Thursday, September 25, 2003

Evidence of Pre-Columbian Civilisation Found in Amazon

Relatively large pre-Columbian societies dramatically modified one of the least-known areas of the Amazon Basin, the Upper Xingú River, along the Brazilian Amazon's southeast edge, says a study published last week by Science magazine.

The study, directed by archaeologist Michael Heckenberger, of the University of Florida, debunks the notions that the Amazon was a virgin forest when the Europeans reached the Americas in the 15th century and that barren soils had made massive human settlements impossible.

The Upper Xingú, in Mato Grosso state, was settled by Kuikuro Indians in the 9th and 10th centuries, according to evidence in ceramics, organic materials and other objects that archaeologists have uncovered.

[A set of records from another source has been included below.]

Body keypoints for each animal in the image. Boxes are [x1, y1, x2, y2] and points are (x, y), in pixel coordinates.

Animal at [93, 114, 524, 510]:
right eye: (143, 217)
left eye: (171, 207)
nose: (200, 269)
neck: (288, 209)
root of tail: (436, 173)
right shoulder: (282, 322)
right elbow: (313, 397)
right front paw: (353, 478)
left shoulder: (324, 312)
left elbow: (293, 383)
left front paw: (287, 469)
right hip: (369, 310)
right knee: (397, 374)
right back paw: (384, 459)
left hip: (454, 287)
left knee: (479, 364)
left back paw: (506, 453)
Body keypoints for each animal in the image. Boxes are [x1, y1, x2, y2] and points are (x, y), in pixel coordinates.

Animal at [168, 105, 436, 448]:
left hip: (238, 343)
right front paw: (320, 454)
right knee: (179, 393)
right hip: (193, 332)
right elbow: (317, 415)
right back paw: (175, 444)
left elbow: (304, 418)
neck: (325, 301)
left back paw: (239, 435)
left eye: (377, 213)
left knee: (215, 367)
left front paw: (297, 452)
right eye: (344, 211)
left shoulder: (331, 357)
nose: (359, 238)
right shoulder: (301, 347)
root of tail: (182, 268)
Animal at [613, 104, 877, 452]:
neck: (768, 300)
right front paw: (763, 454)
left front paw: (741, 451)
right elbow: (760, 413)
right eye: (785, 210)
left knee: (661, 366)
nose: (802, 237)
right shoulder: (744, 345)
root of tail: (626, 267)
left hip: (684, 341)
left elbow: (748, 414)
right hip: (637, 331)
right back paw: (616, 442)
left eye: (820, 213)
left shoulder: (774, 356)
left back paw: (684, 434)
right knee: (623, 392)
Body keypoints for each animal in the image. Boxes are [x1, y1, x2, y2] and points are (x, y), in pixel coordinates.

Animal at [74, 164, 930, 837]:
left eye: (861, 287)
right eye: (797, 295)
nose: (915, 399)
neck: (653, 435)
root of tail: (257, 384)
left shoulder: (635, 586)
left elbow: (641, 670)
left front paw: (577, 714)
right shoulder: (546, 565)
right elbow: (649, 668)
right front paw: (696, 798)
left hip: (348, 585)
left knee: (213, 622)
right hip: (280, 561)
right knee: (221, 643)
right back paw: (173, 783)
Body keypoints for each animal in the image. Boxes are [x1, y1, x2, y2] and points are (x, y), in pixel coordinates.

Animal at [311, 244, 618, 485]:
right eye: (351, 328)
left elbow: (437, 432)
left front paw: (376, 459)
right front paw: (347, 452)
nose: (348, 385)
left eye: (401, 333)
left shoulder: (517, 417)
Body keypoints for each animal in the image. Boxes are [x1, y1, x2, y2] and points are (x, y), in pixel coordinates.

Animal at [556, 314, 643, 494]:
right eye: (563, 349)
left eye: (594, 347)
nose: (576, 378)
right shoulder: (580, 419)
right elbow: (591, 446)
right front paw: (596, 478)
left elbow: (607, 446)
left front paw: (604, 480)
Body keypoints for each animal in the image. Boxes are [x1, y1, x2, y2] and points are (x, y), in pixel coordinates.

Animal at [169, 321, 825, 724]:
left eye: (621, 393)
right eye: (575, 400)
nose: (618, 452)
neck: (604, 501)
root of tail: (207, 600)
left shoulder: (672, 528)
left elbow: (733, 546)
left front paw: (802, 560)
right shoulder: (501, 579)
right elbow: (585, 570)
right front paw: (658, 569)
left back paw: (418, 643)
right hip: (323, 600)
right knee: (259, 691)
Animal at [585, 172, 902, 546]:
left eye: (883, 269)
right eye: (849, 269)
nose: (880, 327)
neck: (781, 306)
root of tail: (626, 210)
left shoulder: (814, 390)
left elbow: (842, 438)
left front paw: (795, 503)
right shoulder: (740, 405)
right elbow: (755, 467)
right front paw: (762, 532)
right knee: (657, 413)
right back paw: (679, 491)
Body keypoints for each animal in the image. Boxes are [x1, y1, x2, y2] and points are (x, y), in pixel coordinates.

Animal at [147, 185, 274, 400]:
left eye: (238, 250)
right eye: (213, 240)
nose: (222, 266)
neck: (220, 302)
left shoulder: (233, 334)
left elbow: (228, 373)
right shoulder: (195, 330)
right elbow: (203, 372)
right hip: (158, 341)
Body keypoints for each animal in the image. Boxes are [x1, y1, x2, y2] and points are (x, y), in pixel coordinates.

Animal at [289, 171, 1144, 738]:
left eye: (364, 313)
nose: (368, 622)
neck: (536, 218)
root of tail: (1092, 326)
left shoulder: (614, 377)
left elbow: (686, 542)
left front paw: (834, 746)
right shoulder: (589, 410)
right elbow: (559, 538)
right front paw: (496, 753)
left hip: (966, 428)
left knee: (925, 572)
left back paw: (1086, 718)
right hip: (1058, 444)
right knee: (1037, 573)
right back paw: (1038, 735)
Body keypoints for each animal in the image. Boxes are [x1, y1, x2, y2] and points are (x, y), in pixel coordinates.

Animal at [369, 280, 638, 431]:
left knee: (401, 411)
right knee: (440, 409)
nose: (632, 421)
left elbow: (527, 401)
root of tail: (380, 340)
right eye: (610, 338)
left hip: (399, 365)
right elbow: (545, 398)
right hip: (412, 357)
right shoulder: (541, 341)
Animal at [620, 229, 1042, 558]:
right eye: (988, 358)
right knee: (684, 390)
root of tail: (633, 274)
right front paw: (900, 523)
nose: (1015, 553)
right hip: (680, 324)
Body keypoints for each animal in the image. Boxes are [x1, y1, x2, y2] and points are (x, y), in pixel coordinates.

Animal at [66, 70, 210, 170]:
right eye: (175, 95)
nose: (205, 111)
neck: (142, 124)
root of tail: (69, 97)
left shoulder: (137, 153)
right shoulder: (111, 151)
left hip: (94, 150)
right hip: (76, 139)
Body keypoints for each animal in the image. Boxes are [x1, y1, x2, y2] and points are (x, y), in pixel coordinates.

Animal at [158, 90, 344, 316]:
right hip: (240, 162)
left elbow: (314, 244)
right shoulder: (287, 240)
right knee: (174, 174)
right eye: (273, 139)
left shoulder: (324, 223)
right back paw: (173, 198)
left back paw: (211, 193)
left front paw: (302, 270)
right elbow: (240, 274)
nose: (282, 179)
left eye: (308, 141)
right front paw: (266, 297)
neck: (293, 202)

The discoveries indicate the existence of ”large villages, surrounded by ditches and palisades, forming a defensive structures” during the 14th and 15th centuries and the early 16th century, Brazilian ethnologist Carlos Fausto, a member of the research team, told Tierramérica.

The scientists have uncovered an ”astonishing plan” of 19 pre-Columbian villages linked to small settlements around them.

”The villages were always three to five kilometres apart and connected by remarkably straight roads,” which measured up to 35 meters wide, according to the Science article.